5°/ Yaakov qui vécut 147 ans, nous protège des 147 malédictions (49 de Bé’houkotaï et 98 de Ki Tavo: 98 + 49 = 147)
[‘Hakel Its’hak]

6°/ Il existe au total 100 malédictions : 98 mentionnées dans "Ki Tavo" et deux qui ne sont pas écrites, comme il est dit : "Bien d’autres maladies encore (kol 'holi - כָּל-חֳלִי), bien d’autres plaies (vé'hol maka - וְכָל-מַכָּה) non consignées dans le Livre de cette doctrine (séfer haTorah)" (Ki Tavo 28, 61).
כָּל-חֳלִי (Kol ‘Holi) est aussi grave que l’ensemble des 98 malédictions (aussi כָּל-חֳלִי a pour valeur numérique 98 – Baal Hatourim).
Ces "malédictions" absentes du Livre, font allusion à la disparition des Tsadikim, considérée comme plus grave que la destruction du Temple (midrach Eikha Rabba 1). [‘Hatam Sofer]
Les 100 bénédictions que nous récitons chaque jour (Choul’han Aroukh OH 46,3), nous protège des 100 malédictions.
[Baal Hatourim]

"Tu effaceras le souvenir d'Amalek de dessous le Ciel" (Ki Tétsé 25,19)

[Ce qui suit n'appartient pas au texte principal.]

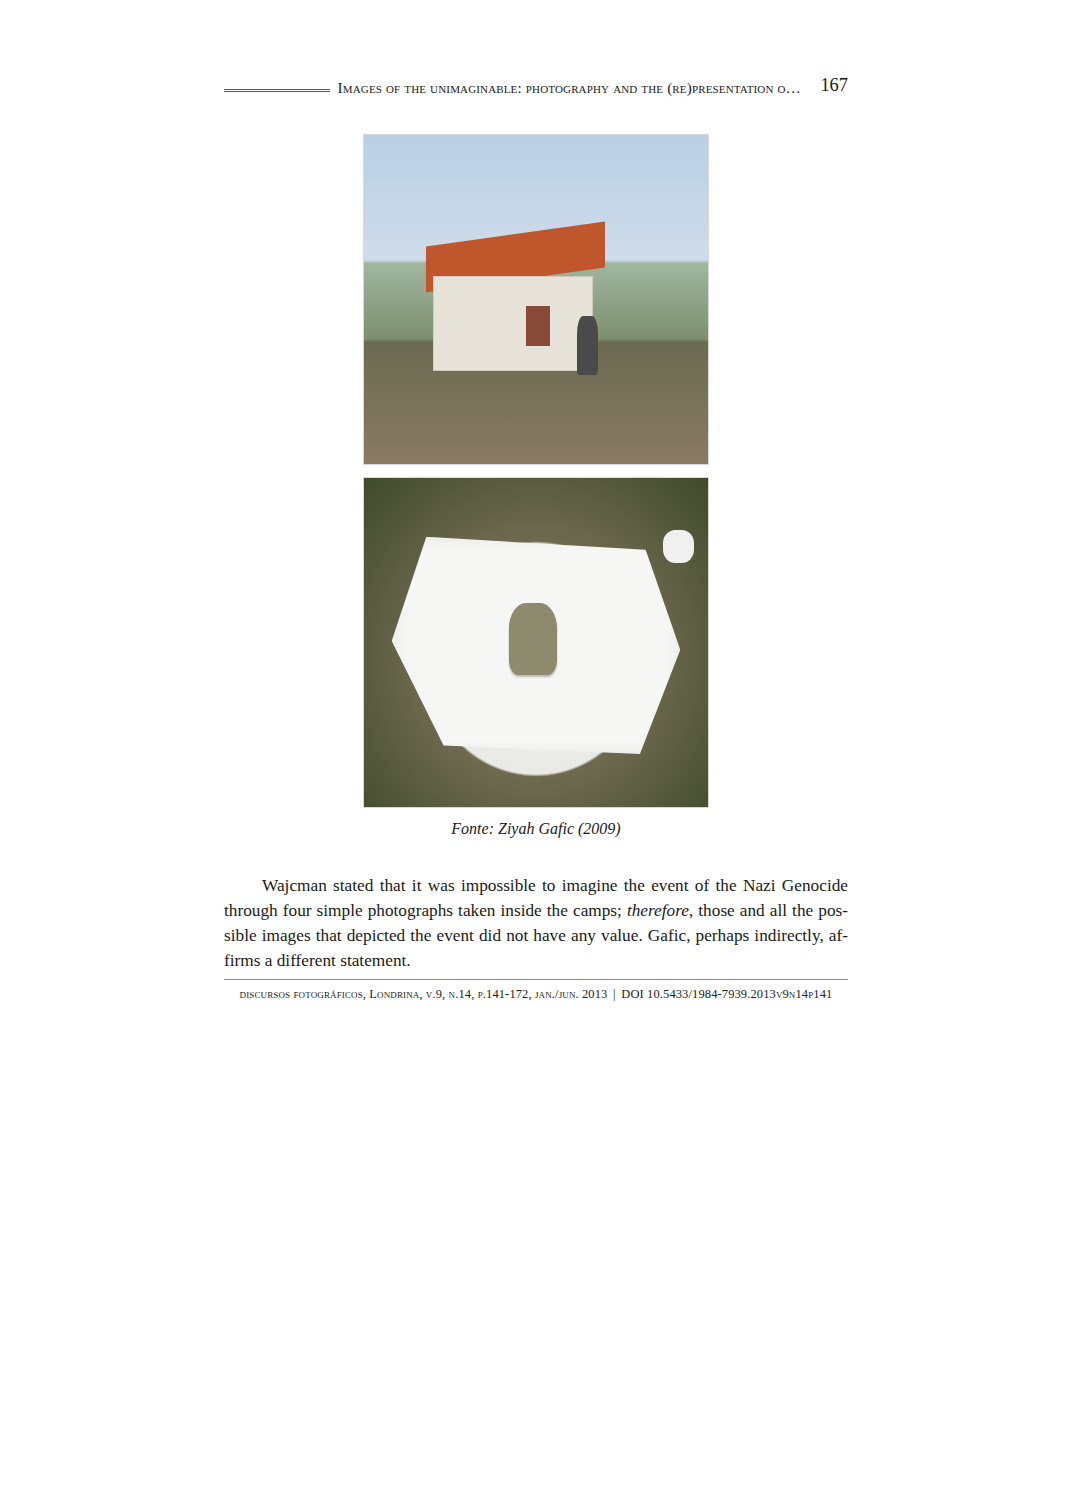Images of the unimaginable: photography and the (re)presentation of the event
167
Fonte: Ziyah Gafic (2009)
Wajcman stated that it was impossible to imagine the event of the Nazi Genocide through four simple photographs taken inside the camps; therefore, those and all the possible images that depicted the event did not have any value. Gafic, perhaps indirectly, affirms a different statement.
discursos fotográficos, Londrina, v.9, n.14, p.141-172, jan./jun. 2013|DOI 10.5433/1984-7939.2013v9n14p141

Le Ciel se dit en hébreu : "שמים" (chamayim).

En descendant dans l'alphabet hébraïque, quelles sont les lettres qui viennent "en dessous" (après) celles de שמים?

Dans ce mot, il y a 3 lettres différentes : après le ש vient le ת ; après le מ vient le נ ; et après le י vient le כ.

Cela permet de former : תנך (Tana'h), qui est l'acronyme de : Torah, Névi'im et Kétouvim (תורה נביאים וכתובים), qui comprend toute la Torah Écrite.

=> "Tu effaceras le souvenir d'Amalek" : avec quoi?
"de dessous le Ciel" : avec ce qui se trouve sous les lettres du mot Ciel (שמים) soit : le Tana'h (תנך).

En effet, par le mérite de la Torah, le nom de Amalek sera effacé.